Now that we know the Patient-Driven Groupings Model (PDGM) will officially start January 1, 2020, it’s time to dig a little deeper into understanding how the case-mix weights of the 432 PDGM groups were established. The first premise to note is that CMS’ mandate was to create PDGM in a budget neutral manner. It is this concept of recalibrating, or redistributing, revenues that is necessary to ensure that total Medicare outlays are the same under PDGM as are paid today.
Of course, the “neutral” part assumes your agency provides care similar to the national average. It is the dynamic of the differences in each agency’s patient mix and visit utilization that sets the stage for winners and losers under PDGM. Based on recent CMS data on agency impacts, the top decile of agencies benefiting under PDGM will see their revenues increase by an average of 33.5%. The lowest decile will see a decrease in revenue of 20.2% on average (this analysis included agencies with at least 20 completed episodes).
The second important premise to understand is that, in creating the case-mix weights, CMS uses an estimate of resource use or cost based on historical visit utilization. Yes, they use visit data from how agencies have been practicing care. The visit data for PDGM was based on agency CY 2017 home health claims.
In the proposed rule, CMS noted how agency practice reflected increasing therapy visit utilization. Using data from the SHP database, the national averages for rehab visits (physical, occupational and speech therapy) have steadily risen over time. Even though overall visits per episode have flattened out, therapy visits have continued to increase, which was offset by the decreasing visit counts for nursing, social work and aide services (see chart).
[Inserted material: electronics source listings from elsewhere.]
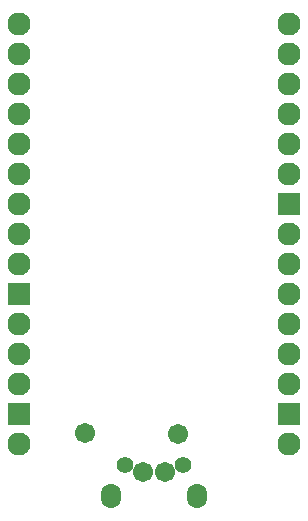
<source format=gbs>
G04 Layer_Color=16711935*
%FSAX25Y25*%
%MOIN*%
G70*
G01*
G75*
%ADD84C,0.05524*%
%ADD85O,0.06706X0.08280*%
%ADD86C,0.07700*%
%ADD87R,0.07700X0.07700*%
%ADD88C,0.06706*%
D84*
X0317546Y0225333D02*
D03*
X0298446D02*
D03*
D85*
X0293696Y0214933D02*
D03*
X0322296D02*
D03*
D86*
X0352996Y0232333D02*
D03*
Y0272333D02*
D03*
Y0262333D02*
D03*
Y0252333D02*
D03*
Y0282333D02*
D03*
Y0292333D02*
D03*
Y0302333D02*
D03*
Y0372333D02*
D03*
Y0362333D02*
D03*
Y0352333D02*
D03*
Y0342333D02*
D03*
Y0332333D02*
D03*
Y0322333D02*
D03*
X0262996Y0232333D02*
D03*
Y0272333D02*
D03*
Y0262333D02*
D03*
Y0252333D02*
D03*
Y0292333D02*
D03*
Y0302333D02*
D03*
Y0312333D02*
D03*
Y0372333D02*
D03*
Y0362333D02*
D03*
Y0352333D02*
D03*
Y0342333D02*
D03*
Y0332333D02*
D03*
Y0322333D02*
D03*
D87*
X0352996Y0242333D02*
D03*
Y0312333D02*
D03*
X0262996Y0242333D02*
D03*
Y0282333D02*
D03*
D88*
X0311696Y0222933D02*
D03*
X0304296Y0223033D02*
D03*
X0285196Y0236033D02*
D03*
X0316096Y0235633D02*
D03*
M02*

</source>
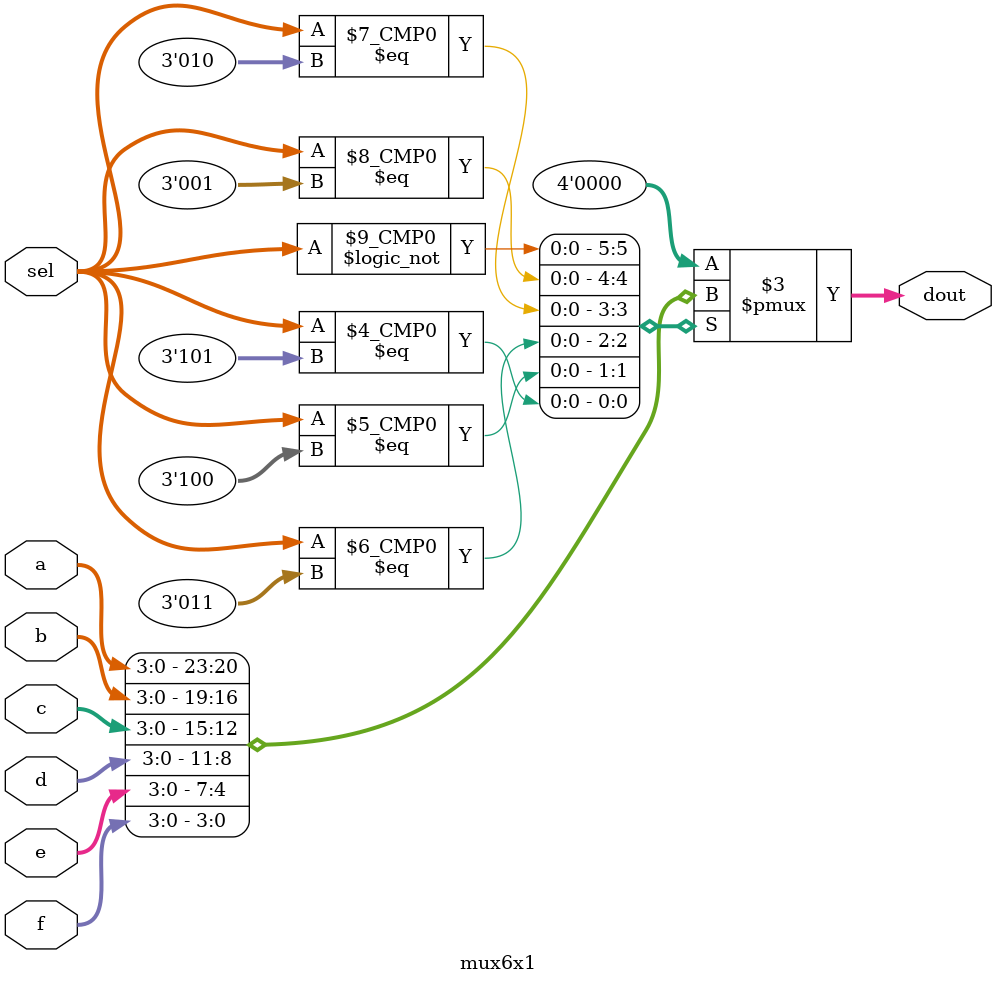
<source format=sv>
/*
 * Copyright (c) 2024 Caio Alonso da Costa
 * SPDX-License-Identifier: Apache-2.0
 */

module mux6x1 (sel, a, b, c, d, e, f, dout);

  input logic [2:0] sel;
  input logic [3:0] a, b, c, d, e, f;
  output logic [3:0] dout;
  
  // Implement logical operation based on selection
  always_comb begin

    case (sel)
      
      3'b000: begin
        dout = a;
      end

      3'b001: begin
        dout = b;
      end

      3'b010: begin
        dout = c;
      end

      3'b011: begin
        dout = d;
      end
      
      3'b100: begin
        dout = e;
      end

      3'b101: begin
        dout = f;
      end

      default : begin
        dout = '0;
      end
      
    endcase

  end

endmodule

</source>
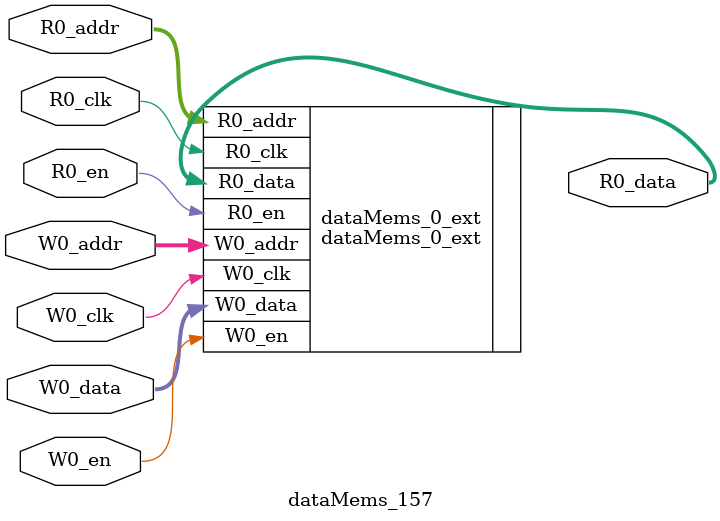
<source format=sv>
`ifndef RANDOMIZE
  `ifdef RANDOMIZE_REG_INIT
    `define RANDOMIZE
  `endif // RANDOMIZE_REG_INIT
`endif // not def RANDOMIZE
`ifndef RANDOMIZE
  `ifdef RANDOMIZE_MEM_INIT
    `define RANDOMIZE
  `endif // RANDOMIZE_MEM_INIT
`endif // not def RANDOMIZE

`ifndef RANDOM
  `define RANDOM $random
`endif // not def RANDOM

// Users can define 'PRINTF_COND' to add an extra gate to prints.
`ifndef PRINTF_COND_
  `ifdef PRINTF_COND
    `define PRINTF_COND_ (`PRINTF_COND)
  `else  // PRINTF_COND
    `define PRINTF_COND_ 1
  `endif // PRINTF_COND
`endif // not def PRINTF_COND_

// Users can define 'ASSERT_VERBOSE_COND' to add an extra gate to assert error printing.
`ifndef ASSERT_VERBOSE_COND_
  `ifdef ASSERT_VERBOSE_COND
    `define ASSERT_VERBOSE_COND_ (`ASSERT_VERBOSE_COND)
  `else  // ASSERT_VERBOSE_COND
    `define ASSERT_VERBOSE_COND_ 1
  `endif // ASSERT_VERBOSE_COND
`endif // not def ASSERT_VERBOSE_COND_

// Users can define 'STOP_COND' to add an extra gate to stop conditions.
`ifndef STOP_COND_
  `ifdef STOP_COND
    `define STOP_COND_ (`STOP_COND)
  `else  // STOP_COND
    `define STOP_COND_ 1
  `endif // STOP_COND
`endif // not def STOP_COND_

// Users can define INIT_RANDOM as general code that gets injected into the
// initializer block for modules with registers.
`ifndef INIT_RANDOM
  `define INIT_RANDOM
`endif // not def INIT_RANDOM

// If using random initialization, you can also define RANDOMIZE_DELAY to
// customize the delay used, otherwise 0.002 is used.
`ifndef RANDOMIZE_DELAY
  `define RANDOMIZE_DELAY 0.002
`endif // not def RANDOMIZE_DELAY

// Define INIT_RANDOM_PROLOG_ for use in our modules below.
`ifndef INIT_RANDOM_PROLOG_
  `ifdef RANDOMIZE
    `ifdef VERILATOR
      `define INIT_RANDOM_PROLOG_ `INIT_RANDOM
    `else  // VERILATOR
      `define INIT_RANDOM_PROLOG_ `INIT_RANDOM #`RANDOMIZE_DELAY begin end
    `endif // VERILATOR
  `else  // RANDOMIZE
    `define INIT_RANDOM_PROLOG_
  `endif // RANDOMIZE
`endif // not def INIT_RANDOM_PROLOG_

// Include register initializers in init blocks unless synthesis is set
`ifndef SYNTHESIS
  `ifndef ENABLE_INITIAL_REG_
    `define ENABLE_INITIAL_REG_
  `endif // not def ENABLE_INITIAL_REG_
`endif // not def SYNTHESIS

// Include rmemory initializers in init blocks unless synthesis is set
`ifndef SYNTHESIS
  `ifndef ENABLE_INITIAL_MEM_
    `define ENABLE_INITIAL_MEM_
  `endif // not def ENABLE_INITIAL_MEM_
`endif // not def SYNTHESIS

module dataMems_157(	// @[generators/ara/src/main/scala/UnsafeAXI4ToTL.scala:365:62]
  input  [4:0]  R0_addr,
  input         R0_en,
  input         R0_clk,
  output [66:0] R0_data,
  input  [4:0]  W0_addr,
  input         W0_en,
  input         W0_clk,
  input  [66:0] W0_data
);

  dataMems_0_ext dataMems_0_ext (	// @[generators/ara/src/main/scala/UnsafeAXI4ToTL.scala:365:62]
    .R0_addr (R0_addr),
    .R0_en   (R0_en),
    .R0_clk  (R0_clk),
    .R0_data (R0_data),
    .W0_addr (W0_addr),
    .W0_en   (W0_en),
    .W0_clk  (W0_clk),
    .W0_data (W0_data)
  );
endmodule


</source>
Under the current HH PPS reimbursement system, the 153 HHRG case-mix weights are recalibrated every year. The annual changes are relatively minor as they are adjusting to the four–equation model (i.e. 0-13, 14+ therapy visits) using therapy visits as the foundation. Under PDGM, CMS is no longer allowed to use therapy visits as a case-mix factor, so the change is like a “do-over”. The model realigns case-mix weights and the associated revenues on historical resource use or costs modeled on the newly established PDGM components and groupings. The revenue from the more profitable therapy cases are being redistributed to the lower paying complex care nursing cases.
Additionally, starting in CY 2020, CMS will be using a discipline-specific cost-per-minute factor plus non-supplies from cost reports in determining resource use. Although controversial, it is different from the weighted minutes-of-care that uses the CY 2016 Bureau of Labor Statistics for the CY 2019 rates. This suggests how important accurate annual cost reporting will continue to be.
Since PDGM won’t start for another year, CMS will again recalibrate the case-mix weights using the latest available claims data from CY 2018 prior to implementation. Home health agencies will not know the final weights until the final rule is published next October. What should we expect? Likely not a significant change from what was posted in the Oct 2018 final rule. This is in part due to the fact that agencies have not yet changed practices for PDGM, especially since the incentives to provide therapy at higher levels is still a revenue driver under the current reimbursement system.
I also would not expect utilization to change significantly in CY 2019. It will not be until the final rule for CY 2022 (using claims data from CY 2020) that we will likely see more significant changes in case-mix weights. This will be due to the visit utilization related operational changes agencies will likely make under the new reality of PDGM.